Do I start a new post then or continue with this one?
I guess you can tell it is my first day here at ye old physics forum

9. Apr 16, 2008

### Schrodinger's Dog

Welcome to PF.

And yeah just tack it on the end, is probably easier in this case, people will notice the bump generally.

10. Apr 16, 2008

### calchelpplz

ok, here goes:

Cross sections for volumes method only:
question:
given
y = x cubed
y = 0
x = 1
cross sections are equilateral triangles
perpendicular to the y axis

so first I think (watch out) that when it says perpendicular to the y axis you use y values on your integral but have to solve any equations using x = to calculate your area.

so I solved for x = third root of y
(the top of the graph is this equation then.)

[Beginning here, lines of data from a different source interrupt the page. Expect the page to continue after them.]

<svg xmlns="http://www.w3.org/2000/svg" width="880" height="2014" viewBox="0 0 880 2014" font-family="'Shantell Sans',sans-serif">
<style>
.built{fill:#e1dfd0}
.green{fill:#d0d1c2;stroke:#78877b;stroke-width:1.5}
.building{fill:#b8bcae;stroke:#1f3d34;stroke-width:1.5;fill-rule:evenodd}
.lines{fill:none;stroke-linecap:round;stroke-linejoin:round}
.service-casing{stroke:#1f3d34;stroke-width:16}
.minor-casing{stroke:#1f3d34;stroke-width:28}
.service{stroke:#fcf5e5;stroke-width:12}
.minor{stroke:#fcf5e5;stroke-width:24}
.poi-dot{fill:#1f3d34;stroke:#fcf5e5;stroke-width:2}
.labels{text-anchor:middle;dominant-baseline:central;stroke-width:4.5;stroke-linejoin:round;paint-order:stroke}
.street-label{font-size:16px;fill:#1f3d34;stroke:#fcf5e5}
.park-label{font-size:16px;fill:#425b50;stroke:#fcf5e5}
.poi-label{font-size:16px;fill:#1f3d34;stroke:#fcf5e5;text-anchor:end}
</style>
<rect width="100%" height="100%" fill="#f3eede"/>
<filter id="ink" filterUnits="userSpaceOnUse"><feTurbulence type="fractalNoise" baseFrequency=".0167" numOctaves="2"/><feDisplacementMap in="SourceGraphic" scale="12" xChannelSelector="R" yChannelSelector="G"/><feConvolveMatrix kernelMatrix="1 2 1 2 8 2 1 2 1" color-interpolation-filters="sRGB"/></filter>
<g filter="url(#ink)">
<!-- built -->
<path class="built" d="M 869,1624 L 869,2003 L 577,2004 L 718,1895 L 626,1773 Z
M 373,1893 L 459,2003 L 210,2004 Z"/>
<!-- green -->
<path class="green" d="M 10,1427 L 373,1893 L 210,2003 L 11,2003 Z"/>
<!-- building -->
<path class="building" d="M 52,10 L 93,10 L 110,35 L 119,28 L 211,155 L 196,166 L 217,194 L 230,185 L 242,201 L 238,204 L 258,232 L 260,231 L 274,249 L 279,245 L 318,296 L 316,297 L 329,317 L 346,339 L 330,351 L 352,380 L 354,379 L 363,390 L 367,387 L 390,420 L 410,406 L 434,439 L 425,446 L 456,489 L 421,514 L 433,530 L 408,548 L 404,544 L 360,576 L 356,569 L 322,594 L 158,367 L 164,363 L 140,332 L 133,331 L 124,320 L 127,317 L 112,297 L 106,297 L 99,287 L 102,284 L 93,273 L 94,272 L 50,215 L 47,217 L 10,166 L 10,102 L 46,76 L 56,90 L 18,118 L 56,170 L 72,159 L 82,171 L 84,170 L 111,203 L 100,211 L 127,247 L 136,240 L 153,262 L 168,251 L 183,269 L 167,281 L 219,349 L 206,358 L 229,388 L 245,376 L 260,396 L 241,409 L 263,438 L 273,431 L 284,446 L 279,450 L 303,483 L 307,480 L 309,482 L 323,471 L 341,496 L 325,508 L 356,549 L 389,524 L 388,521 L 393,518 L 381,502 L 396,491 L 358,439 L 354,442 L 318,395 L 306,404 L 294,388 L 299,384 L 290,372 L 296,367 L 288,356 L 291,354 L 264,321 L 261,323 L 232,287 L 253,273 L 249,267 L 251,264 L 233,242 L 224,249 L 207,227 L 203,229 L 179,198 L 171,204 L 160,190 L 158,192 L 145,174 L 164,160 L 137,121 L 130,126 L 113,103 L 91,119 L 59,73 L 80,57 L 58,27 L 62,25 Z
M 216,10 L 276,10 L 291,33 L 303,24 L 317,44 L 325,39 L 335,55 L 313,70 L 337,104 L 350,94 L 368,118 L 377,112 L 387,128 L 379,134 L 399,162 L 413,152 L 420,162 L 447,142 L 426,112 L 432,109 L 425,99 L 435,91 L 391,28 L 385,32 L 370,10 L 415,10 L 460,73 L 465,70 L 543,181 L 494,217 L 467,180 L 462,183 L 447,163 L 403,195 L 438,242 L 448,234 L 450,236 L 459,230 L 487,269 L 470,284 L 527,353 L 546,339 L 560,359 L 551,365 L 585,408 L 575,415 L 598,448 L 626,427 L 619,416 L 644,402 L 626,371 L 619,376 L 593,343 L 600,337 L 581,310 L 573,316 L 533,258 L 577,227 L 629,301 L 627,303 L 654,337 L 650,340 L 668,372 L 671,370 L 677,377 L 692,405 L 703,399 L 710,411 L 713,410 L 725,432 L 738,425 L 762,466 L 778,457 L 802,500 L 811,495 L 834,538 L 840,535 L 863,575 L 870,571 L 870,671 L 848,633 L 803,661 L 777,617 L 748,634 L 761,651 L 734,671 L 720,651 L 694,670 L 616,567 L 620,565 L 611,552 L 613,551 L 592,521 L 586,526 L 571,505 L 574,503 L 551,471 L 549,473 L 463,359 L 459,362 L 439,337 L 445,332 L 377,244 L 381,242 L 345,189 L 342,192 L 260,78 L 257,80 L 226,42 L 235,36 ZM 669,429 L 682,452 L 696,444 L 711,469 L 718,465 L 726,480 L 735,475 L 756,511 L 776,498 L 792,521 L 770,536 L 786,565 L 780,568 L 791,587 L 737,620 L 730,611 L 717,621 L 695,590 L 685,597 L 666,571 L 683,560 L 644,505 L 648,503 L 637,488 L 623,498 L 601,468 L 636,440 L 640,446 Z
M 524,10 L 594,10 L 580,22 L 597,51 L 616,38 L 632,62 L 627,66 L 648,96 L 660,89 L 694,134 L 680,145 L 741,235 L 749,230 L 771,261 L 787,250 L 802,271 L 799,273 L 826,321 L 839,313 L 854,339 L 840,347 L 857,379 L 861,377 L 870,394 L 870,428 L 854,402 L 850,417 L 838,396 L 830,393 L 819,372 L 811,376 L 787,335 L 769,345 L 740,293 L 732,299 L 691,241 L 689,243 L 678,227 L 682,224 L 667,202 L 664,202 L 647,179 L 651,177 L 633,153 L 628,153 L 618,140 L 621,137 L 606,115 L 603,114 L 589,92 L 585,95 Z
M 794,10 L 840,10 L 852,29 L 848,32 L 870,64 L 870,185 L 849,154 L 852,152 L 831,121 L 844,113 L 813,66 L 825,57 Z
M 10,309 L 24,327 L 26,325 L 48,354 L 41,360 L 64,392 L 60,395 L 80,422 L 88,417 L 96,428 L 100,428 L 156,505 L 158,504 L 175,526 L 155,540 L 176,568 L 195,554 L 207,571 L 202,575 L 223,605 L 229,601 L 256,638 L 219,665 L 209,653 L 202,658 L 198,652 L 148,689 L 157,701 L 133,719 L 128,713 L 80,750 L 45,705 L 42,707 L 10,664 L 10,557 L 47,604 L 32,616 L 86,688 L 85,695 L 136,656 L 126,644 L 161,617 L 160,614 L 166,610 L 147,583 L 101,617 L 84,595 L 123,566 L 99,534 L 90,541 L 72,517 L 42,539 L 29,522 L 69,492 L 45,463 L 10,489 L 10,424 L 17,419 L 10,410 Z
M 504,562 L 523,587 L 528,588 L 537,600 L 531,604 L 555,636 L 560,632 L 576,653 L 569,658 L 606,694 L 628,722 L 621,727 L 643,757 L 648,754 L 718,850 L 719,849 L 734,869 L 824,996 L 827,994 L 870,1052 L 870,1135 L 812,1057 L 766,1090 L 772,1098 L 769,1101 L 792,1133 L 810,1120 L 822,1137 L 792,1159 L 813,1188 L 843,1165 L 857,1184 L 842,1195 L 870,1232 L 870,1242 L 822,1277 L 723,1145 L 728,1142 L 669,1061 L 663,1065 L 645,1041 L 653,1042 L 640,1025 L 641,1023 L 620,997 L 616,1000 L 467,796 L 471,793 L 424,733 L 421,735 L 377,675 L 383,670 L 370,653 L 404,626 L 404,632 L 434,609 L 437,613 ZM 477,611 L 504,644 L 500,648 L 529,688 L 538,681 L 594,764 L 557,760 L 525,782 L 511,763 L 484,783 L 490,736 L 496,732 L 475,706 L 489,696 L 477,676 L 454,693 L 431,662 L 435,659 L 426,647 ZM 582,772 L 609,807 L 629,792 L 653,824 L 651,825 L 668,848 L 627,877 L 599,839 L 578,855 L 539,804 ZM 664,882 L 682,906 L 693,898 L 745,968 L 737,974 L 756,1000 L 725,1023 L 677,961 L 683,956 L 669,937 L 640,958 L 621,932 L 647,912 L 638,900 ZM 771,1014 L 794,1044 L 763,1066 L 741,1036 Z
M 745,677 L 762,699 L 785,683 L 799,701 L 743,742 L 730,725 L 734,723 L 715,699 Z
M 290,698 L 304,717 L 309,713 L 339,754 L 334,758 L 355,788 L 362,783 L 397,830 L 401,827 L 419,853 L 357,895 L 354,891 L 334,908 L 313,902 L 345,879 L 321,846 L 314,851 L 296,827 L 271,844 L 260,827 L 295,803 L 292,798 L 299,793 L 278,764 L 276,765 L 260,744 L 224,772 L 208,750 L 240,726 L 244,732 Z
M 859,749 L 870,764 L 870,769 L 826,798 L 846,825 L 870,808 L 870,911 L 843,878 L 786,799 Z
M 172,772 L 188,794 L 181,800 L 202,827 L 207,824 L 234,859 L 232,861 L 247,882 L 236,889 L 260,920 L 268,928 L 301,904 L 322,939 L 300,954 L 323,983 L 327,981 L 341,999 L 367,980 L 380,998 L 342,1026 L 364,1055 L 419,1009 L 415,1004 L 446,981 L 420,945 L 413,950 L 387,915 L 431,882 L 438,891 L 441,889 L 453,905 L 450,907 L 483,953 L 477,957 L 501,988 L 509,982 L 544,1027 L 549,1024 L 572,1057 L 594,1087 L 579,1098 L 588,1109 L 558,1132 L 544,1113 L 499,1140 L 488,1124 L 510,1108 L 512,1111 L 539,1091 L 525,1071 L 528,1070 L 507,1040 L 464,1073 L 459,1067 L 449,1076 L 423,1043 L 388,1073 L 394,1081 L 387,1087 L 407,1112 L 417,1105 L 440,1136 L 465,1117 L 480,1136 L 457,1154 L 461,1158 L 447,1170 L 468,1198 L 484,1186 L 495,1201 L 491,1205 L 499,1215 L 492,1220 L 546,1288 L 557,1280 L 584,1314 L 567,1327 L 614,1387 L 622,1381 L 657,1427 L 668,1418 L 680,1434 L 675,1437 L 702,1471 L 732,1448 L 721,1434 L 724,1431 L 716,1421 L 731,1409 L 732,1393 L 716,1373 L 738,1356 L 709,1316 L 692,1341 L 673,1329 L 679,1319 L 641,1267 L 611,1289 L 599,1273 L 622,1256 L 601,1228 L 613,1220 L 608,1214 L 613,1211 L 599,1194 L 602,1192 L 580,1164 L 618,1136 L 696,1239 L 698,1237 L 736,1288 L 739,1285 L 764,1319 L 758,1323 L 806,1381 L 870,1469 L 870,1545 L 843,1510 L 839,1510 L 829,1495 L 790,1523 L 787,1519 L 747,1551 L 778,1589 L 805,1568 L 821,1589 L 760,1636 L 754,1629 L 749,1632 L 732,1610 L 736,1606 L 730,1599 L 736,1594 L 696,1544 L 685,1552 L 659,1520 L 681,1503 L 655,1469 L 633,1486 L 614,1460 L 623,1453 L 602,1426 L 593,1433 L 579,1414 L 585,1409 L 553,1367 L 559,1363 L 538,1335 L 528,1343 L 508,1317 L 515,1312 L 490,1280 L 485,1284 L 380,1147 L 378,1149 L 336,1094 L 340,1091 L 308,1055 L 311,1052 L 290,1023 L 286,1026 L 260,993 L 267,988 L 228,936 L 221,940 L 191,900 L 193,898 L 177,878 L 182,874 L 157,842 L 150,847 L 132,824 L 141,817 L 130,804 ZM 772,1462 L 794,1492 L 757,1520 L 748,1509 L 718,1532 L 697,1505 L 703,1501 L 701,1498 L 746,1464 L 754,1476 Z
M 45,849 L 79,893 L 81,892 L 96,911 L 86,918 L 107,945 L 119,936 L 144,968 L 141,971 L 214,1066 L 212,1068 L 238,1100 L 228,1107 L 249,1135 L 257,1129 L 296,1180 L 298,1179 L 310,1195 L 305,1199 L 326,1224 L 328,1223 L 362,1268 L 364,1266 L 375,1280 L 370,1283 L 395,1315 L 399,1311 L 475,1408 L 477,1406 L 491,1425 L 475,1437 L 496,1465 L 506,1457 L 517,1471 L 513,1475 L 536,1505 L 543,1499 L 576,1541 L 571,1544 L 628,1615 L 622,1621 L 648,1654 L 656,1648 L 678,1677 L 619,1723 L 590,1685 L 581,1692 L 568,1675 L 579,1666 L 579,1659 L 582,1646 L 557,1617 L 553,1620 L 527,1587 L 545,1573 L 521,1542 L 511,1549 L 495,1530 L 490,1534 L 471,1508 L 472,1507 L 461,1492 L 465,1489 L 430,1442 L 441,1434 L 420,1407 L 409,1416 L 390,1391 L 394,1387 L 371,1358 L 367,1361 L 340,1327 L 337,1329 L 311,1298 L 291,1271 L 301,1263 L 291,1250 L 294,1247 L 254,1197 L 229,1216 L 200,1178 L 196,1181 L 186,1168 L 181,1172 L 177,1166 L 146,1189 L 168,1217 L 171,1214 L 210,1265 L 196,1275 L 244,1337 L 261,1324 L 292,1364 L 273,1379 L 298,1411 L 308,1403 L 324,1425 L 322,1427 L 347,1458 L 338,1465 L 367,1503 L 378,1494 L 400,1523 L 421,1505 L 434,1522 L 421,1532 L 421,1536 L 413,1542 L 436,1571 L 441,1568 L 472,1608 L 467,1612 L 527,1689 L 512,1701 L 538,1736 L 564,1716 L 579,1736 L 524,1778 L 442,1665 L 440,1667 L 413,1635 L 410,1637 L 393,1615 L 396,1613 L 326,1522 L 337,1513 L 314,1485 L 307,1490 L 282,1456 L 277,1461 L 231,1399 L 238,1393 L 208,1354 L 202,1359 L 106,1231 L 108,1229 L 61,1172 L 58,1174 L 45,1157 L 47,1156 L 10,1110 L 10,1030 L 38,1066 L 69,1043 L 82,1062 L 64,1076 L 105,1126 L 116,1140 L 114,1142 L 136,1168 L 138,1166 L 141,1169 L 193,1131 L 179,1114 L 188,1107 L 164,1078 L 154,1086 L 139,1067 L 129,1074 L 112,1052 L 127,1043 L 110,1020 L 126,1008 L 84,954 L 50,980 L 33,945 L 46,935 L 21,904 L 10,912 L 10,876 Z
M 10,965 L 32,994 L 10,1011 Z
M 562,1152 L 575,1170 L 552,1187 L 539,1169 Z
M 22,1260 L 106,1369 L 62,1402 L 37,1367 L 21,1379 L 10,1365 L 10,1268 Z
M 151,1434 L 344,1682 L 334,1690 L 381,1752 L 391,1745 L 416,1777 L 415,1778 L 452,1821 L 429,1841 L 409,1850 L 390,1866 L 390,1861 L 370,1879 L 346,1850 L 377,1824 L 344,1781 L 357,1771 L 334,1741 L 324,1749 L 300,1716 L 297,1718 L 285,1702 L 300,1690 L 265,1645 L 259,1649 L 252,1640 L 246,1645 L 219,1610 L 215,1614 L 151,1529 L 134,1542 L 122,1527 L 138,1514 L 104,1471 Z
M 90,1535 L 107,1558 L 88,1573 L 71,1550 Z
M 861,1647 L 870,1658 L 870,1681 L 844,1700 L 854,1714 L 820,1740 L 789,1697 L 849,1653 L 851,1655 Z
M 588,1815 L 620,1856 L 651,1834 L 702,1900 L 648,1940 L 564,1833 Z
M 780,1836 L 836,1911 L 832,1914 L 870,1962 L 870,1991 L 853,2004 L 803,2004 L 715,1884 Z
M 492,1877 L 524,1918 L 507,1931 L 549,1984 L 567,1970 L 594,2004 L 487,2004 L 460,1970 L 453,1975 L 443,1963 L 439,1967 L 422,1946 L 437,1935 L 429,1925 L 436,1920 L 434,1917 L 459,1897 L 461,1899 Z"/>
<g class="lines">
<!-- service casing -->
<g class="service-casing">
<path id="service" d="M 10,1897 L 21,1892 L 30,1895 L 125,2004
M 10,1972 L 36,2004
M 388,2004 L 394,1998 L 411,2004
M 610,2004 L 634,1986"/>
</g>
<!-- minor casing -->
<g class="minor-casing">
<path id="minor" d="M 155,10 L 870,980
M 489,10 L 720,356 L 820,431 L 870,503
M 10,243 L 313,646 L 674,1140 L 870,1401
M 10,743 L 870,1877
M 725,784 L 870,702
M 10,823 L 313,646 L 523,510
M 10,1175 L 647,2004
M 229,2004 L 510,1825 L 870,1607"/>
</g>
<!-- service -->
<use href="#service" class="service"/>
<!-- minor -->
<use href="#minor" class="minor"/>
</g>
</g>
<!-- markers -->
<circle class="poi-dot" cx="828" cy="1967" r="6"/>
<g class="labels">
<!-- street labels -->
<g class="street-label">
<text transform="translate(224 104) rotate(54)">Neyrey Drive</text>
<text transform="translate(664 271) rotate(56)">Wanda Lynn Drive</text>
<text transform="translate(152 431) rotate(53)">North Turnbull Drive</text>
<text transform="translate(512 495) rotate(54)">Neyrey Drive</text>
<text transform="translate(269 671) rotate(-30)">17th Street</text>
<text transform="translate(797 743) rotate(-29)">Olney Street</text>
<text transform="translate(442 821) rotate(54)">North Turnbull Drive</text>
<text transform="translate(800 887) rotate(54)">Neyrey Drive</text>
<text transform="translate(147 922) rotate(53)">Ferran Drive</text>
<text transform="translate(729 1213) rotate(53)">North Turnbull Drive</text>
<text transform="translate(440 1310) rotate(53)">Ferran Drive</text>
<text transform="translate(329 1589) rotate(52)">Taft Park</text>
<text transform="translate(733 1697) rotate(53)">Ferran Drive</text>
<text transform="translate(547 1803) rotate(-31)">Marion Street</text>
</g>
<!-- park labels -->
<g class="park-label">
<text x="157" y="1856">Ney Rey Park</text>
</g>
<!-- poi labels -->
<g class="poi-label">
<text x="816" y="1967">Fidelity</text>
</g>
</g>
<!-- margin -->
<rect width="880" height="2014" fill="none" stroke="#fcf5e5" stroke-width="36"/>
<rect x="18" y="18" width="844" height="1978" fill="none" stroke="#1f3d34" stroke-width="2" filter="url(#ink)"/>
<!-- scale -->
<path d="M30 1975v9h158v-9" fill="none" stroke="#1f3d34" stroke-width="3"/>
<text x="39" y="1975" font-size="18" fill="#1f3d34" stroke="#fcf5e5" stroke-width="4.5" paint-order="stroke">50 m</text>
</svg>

NOW, I get muddled big time.
It seems I have a triangle with the side of it defined as the third root of y.
so I found the height of an equilateral given that as my side
I got x on the square root of 3 all divided by 2.

I would then use this value as my 'x' in the area = 1/2 b*h
so
1/2 (third root of y) (third root of y)(square root of 3) = area?

am I totally off here?

11. Apr 16, 2008

### Dick

Not totally off, but if b is a base of an equilateral triangle then the height is b*sqrt(3)/2. So (1/2)bh=?. I think you are missing a factor of 2, aren't you?

12. Apr 16, 2008

### calchelpplz

ok, I see that height is b times square root of 3 all over 2
so area is (square root of 3 )divided by four, times b squared.
is my side of the triangle equal to that top graph which is x = cube root of y?

do I set b = cube root of y and use those values in the area calculation?
Obviously I have to get the equation in there.
I have a hard time with the visual here.

13. Apr 16, 2008

### HallsofIvy

Staff Emeritus
No. One side of the base figure is y= x3 or x= x1/3. The other end of that base is x= 1. The length of the base of a triangle is 1- x1/3, NOT "x1/3".

14. Apr 16, 2008

### Dick

I can't tell by reading the problem statement. All I see is that it says that the triangle is perpendicular to the y axis. It doesn't say that y^(1/3) is the side of the triangle, or the height of the triangle or whatever. Unless it says more you'll have to guess or ask for clarification.

15. Apr 16, 2008

### Dick

Uh, good point, if you read it that way. I took the x=1 as a misprint for y=1. calchelpplz, how exactly did you quote that problem?

16. Apr 16, 2008

### calchelpplz

oops
I was totally seeing it wrong.
Is it that the base is 1 minus (y to the 1/3)? (you had x to the 1/3)
If so I think I see it now.

thanks!

17. Apr 16, 2008

### calchelpplz

Cross sections for volumes method only:
question:
given
y = x cubed
y = 0
x = 1
cross sections are equilateral triangles
perpendicular to the y axis

no typo............
so is the base equal to 1-(cubed root of y)
and my height is that base (1 - cubed root of y) , times the (cubed root of 3 )over 2?